L’abaissement de la vitesse de circulation des véhicules à 30 kmh/h sur des rues du réseau principal fait l’objet de nombreuses discussions dans notre pays. Certains exemples de mise en oeuvre d’une telle limitation de la vitesse, comme à Köniz, ont été largement salués comme des succès d’aménagement public.
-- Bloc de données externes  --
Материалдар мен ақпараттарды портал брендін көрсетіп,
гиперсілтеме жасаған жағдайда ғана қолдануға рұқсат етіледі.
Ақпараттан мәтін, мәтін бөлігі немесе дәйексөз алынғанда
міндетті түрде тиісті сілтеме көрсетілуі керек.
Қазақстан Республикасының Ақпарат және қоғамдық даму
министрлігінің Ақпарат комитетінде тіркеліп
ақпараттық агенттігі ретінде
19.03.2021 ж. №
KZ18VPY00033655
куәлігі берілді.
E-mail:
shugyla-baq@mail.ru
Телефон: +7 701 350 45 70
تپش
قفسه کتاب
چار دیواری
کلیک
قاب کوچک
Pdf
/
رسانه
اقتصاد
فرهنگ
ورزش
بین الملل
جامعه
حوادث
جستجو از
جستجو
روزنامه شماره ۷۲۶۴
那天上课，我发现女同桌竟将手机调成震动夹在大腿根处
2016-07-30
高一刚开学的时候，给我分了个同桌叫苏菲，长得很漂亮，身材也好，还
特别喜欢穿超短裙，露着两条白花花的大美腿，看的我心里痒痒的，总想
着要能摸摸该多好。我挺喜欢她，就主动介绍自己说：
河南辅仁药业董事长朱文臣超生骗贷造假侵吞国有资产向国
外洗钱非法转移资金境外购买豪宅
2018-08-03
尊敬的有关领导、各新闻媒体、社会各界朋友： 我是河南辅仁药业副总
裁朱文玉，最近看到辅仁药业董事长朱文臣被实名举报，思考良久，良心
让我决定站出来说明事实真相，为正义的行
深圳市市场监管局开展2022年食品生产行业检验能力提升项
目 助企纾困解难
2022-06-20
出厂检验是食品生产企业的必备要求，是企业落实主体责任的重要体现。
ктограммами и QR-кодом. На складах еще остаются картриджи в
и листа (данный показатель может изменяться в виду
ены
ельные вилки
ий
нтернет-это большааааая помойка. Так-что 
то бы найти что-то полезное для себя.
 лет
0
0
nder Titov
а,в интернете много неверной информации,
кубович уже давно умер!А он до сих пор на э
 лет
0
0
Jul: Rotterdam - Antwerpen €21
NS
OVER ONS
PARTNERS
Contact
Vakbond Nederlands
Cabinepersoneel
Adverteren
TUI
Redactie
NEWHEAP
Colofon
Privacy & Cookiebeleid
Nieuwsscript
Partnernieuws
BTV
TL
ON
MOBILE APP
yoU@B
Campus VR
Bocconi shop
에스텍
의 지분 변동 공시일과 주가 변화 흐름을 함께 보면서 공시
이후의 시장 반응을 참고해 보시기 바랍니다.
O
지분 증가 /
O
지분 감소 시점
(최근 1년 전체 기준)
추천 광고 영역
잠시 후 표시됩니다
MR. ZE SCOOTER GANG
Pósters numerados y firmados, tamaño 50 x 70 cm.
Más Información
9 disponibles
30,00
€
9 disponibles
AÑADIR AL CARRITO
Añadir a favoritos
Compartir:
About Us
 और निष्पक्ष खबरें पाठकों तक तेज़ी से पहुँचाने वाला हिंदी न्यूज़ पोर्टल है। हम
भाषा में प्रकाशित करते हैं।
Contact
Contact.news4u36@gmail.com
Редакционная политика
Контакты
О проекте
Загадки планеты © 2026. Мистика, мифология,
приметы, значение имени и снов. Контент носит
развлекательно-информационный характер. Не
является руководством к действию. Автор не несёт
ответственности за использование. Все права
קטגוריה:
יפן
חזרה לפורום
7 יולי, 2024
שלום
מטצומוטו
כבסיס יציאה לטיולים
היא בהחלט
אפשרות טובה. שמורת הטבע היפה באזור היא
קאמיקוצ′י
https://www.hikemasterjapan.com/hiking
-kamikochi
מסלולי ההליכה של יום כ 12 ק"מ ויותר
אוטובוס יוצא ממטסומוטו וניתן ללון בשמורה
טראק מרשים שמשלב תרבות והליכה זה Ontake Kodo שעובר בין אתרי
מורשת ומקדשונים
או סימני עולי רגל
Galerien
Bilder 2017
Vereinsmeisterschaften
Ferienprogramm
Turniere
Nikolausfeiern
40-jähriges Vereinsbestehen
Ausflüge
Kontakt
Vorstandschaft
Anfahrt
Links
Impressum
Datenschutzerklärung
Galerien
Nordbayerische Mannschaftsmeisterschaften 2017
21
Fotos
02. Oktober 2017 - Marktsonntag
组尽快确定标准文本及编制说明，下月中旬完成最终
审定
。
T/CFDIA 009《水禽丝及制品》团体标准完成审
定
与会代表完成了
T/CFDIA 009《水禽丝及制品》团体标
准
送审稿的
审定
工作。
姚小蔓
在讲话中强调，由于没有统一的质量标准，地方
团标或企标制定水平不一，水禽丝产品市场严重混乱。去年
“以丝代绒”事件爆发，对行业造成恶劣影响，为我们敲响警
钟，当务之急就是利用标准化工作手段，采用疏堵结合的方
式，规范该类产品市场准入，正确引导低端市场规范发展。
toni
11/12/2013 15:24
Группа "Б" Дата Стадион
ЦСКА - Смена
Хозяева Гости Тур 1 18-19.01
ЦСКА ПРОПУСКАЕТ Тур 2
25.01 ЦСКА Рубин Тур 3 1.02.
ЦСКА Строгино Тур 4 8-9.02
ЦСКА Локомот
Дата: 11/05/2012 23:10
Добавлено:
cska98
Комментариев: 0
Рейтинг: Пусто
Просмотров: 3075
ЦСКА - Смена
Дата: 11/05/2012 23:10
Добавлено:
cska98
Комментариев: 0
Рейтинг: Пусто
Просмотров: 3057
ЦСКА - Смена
Ce sujet fait également l’objet d’un mandat de recherche financé par l’Office fédéral des routes, conduit par l’Association Suisse des ingénieurs et experts en transports (SVI, 2015/004).

A Lausanne, une expérimentation est en cours pour un tel abaissement de 22h à 6h sur un axe bordé par de nombreuses habitations et en dépassement des valeurs d’alarme au sens de l’Ordonnance sur la protection contre le bruit.

Parmi les questionnements soulevés par la mise en place de telles mesures figure la question des sanctions dont peuvent faire l’objet les conducteurs de véhicules qui dépasseraient la vitesse limite abaissée à 30 km/h, notamment lorsque celle-ci vient d’être mise en place ou qu’elle n’est en vigueur qu’une partie de la journée (p. ex. la nuit).

Sur la base des expériences effectuées jusqu’ici avec les zones 30 et les limitations de vitesse à 30 km/h en milieu urbain, le Conseil fédéral est prié de bien vouloir répondre aux questions suivantes:

1. Lorsque la vitesse de circulation autorisée est abaissée à 30 km/h, par une simple limitation ou par la mise en place d’une zone 30, la vitesse limite est-elle en règle général bien respectée?

2. Des cas d’abaissement de ce type ont-ils donné lieu, par le passé, à des hausses importantes des sanctions pour dépassements de vitesse?

3. La Confédération émet-elle des recommandations sur le meilleur moment, à partir de l’entrée en vigueur d’une nouvelle limitation, pour effectuer des contrôles de vitesse?